Collected data
^^^^

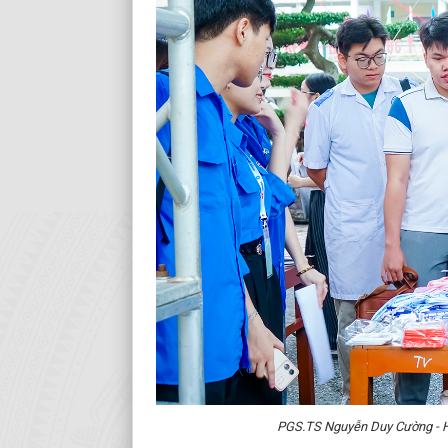
PGS.TS Nguyễn Duy Cường - Hiệ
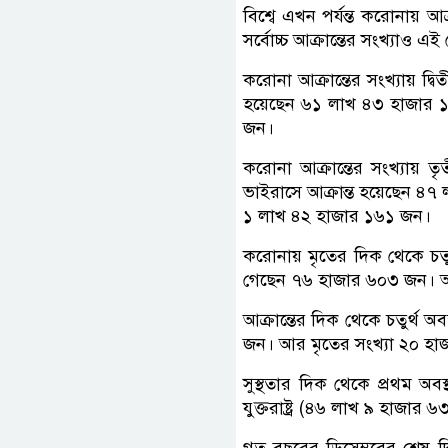
বিশ্বে এখন পর্যন্ত করোনায় আক্
সর্বোচ্চ আক্রান্তের সংখ্যাও 
করোনা আক্রান্তের সংখ্যায় দ্ব
হয়েছেন ৬১ লাখ ৪৩ হাজার ১৯
জন।
করোনা আক্রান্তের সংখ্যায় তৃ
ভাইরাসে আক্রান্ত হয়েছেন ৪৭
১ লাখ ৪২ হাজার ১৬১ জন।
করোনায় মৃতের দিক থেকে চতুর
গেছেন ৭৬ হাজার ৬০৩ জন। আর 
আক্রান্তের দিক থেকে চতুর্থ অ
জন। আর মৃতের সংখ্যা ২০ হ
সুস্থতার দিক থেকে প্রথম অব
যুক্তরাষ্ট্র (৪৬ লাখ ৯ হাজা
গত বছরের ডিসেম্বরের শেষ দ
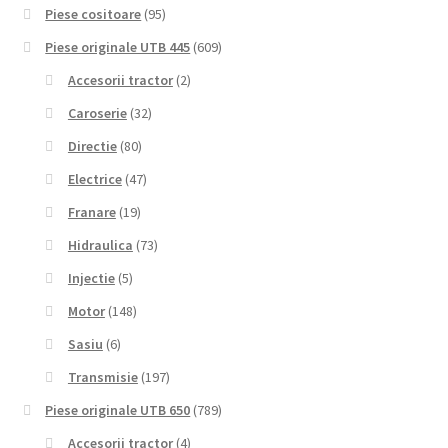
Piese cositoare
(95)
Piese originale UTB 445
(609)
Accesorii tractor
(2)
Caroserie
(32)
Directie
(80)
Electrice
(47)
Franare
(19)
Hidraulica
(73)
Injectie
(5)
Motor
(148)
Sasiu
(6)
Transmisie
(197)
Piese originale UTB 650
(789)
Accesorii tractor
(4)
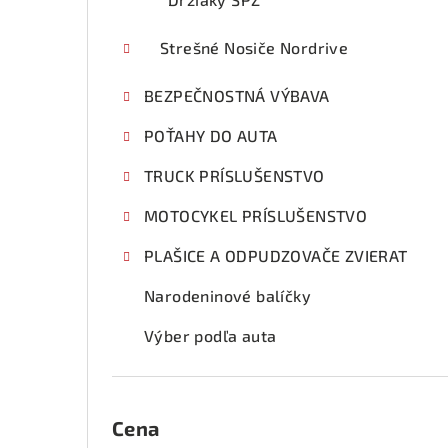
Strešné Nosiče Nordrive
BEZPEČNOSTNÁ VÝBAVA
POŤAHY DO AUTA
TRUCK PRÍSLUŠENSTVO
MOTOCYKEL PRÍSLUŠENSTVO
PLAŠICE A ODPUDZOVAČE ZVIERAT
Narodeninové balíčky
Výber podľa auta
Cena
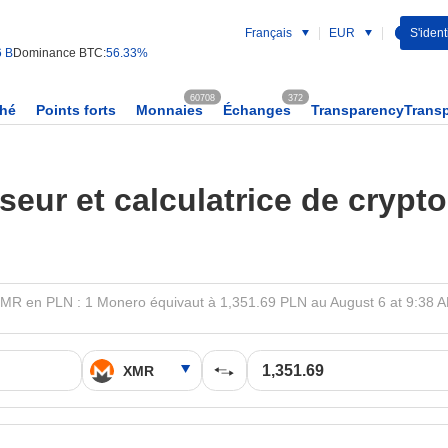
Français
EUR
S'identi
6 B
Dominance BTC:
56.33%
60708
372
ché
Points forts
Monnaies
Échanges
TransparencyTrans
seur et calculatrice de cryp
MR en PLN : 1 Monero équivaut à 1,351.69 PLN au August 6 at 9:38 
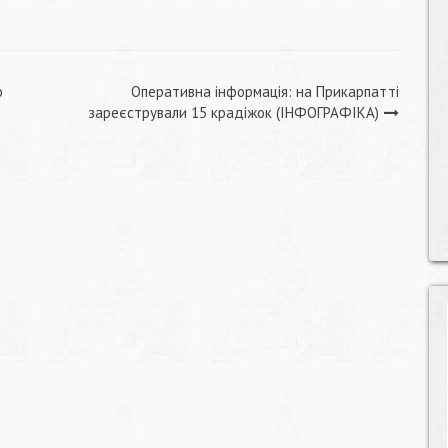
о
Оперативна інформація: на Прикарпатті
зареєстрували 15 крадіжок (ІНФОГРАФІКА)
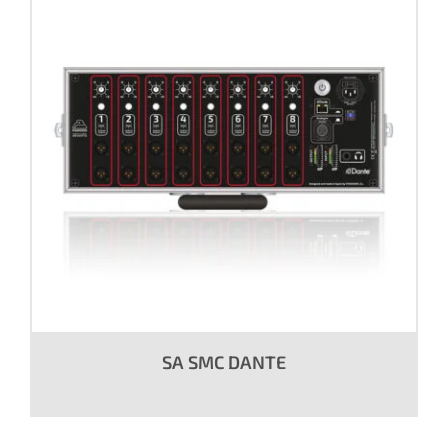
SA SMC DANTE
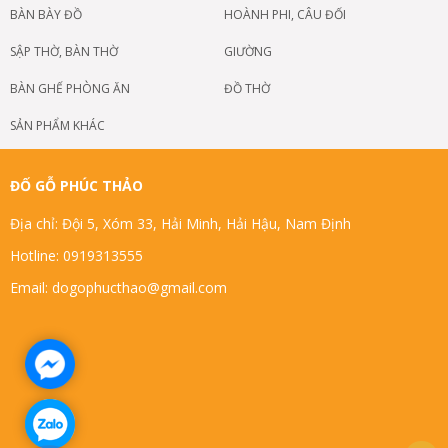
BÀN BÀY ĐỒ
HOÀNH PHI, CÂU ĐỐI
SẬP THỜ, BÀN THỜ
GIƯỜNG
BÀN GHẾ PHÒNG ĂN
ĐỒ THỜ
SẢN PHẨM KHÁC
ĐỐ GỖ PHÚC THẢO
Địa chỉ: Đội 5, Xóm 33, Hải Minh, Hải Hậu, Nam Định
Hotline: 0919313555
Email: dogophucthao@gmail.com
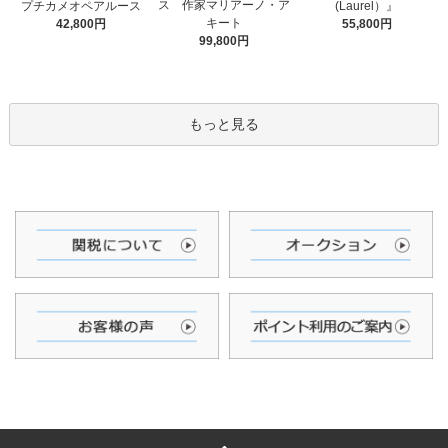
ス 作家マリアーノ・ア
(Laurel）』
プチカメオペアルース
キート
55,800円
42,800円
99,800円
もっと見る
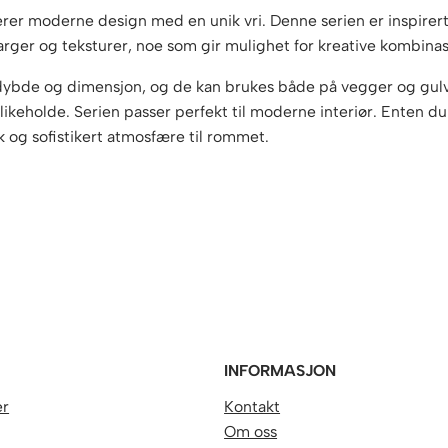
rer moderne design med en unik vri. Denne serien er inspirert
e farger og teksturer, noe som gir mulighet for kreative kombina
dybde og dimensjon, og de kan brukes både på vegger og gulv. M
eholde. Serien passer perfekt til moderne interiør. Enten du ø
ik og sofistikert atmosfære til rommet.
R
INFORMASJON
er
Kontakt
Om oss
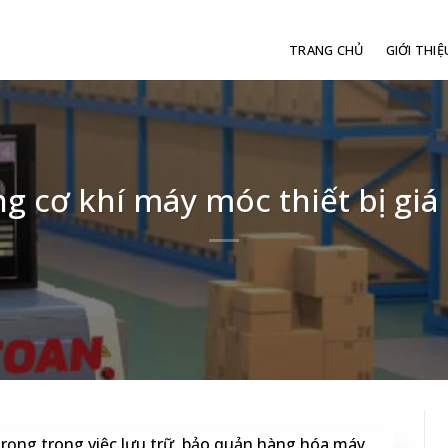
TRANG CHỦ
GIỚI THIỆ
 cơ khí máy móc thiết bị giá
trọng trong việc lưu trữ, bảo quản hàng hóa máy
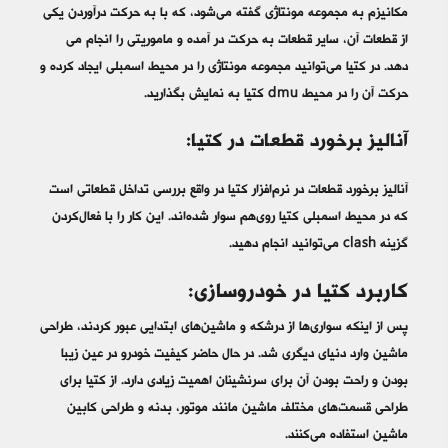
مکانیزم به مجموعه مونتاژی گفته می‌شود، که با به حرکت درآوردن یکی
از قطعات آن، سایر قطعات به حرکت در آمده و ماموریتی را انجام می
دهد. در کتیا می‌توانید مجموعه مونتاژی را در محیط اسمبلی ایجاد کرده و
حرکت آن را در محیط dmu کتیا به نمایش بگذارید.
آنالیز برخورد قطعات در کتیا:
آنالیز برخورد قطعات در نرم‌افزار کتیا در واقع بررسی تداخل قطعاتی است
که در محیط اسمبلی کتیا روی‌هم سوار شده‌اند. این کار را با فعال‌کردن
گزینه clash می‌توانید انجام دهید.
کاربرد کتیا در خودروسازی:
پس از اینکه سواری‌ها از درشکه و ماشین‌های ابتدایی عبور کردند، طراحی
ماشین وارد دنیای دیگری شد. در حال حاضر کیفیت خودرو در عین زیبا
بودن و راحت بودن آن برای سرنشینان اهمیت زیادی دارد. از کتیا برای
طراحی قسمت‌های مختلف ماشین مانند موتور، بدنه و طراحی کابین
ماشین استفاده می‌کنند.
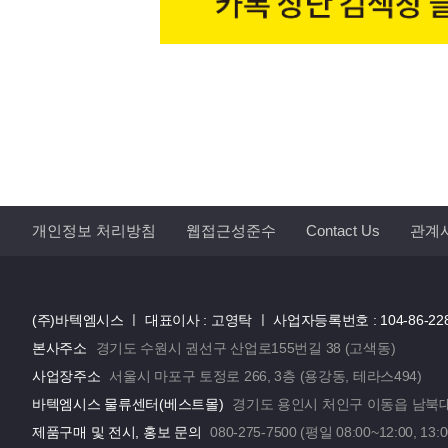
개인정보 처리방침
웹접근성준수
Contact Us
관계
(주)바텍엠시스 ㅣ
대표이사 : 고영탁 ㅣ
사업자등록번호 : 104-86-22
본사주소
경기도 수원시 권선구 산업로155번길 38 (고색동)
사업장주소
서울시 마포구 토정로 266, 3층 (용강동, 테라스494)
바텍엠시스 물류센터(베스트몰)
경기도 용인시 처인구 이동읍 남북대로
제품구매 및 전시, 홍보 문의
080-275-7500 (평일 08:00~12:00, 13:0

^^^^

WHAT THE TASK REQUIRES
Check each line of the entries, and copy the ones that contain "قطعات".

REPLY TO THE TASK
از قطعات آن، سایر قطعات به حرکت در آمده و ماموریتی را انجام می
آنالیز برخورد قطعات در کتیا:
آنالیز برخورد قطعات در نرم‌افزار کتیا در واقع بررسی تداخل قطعاتی است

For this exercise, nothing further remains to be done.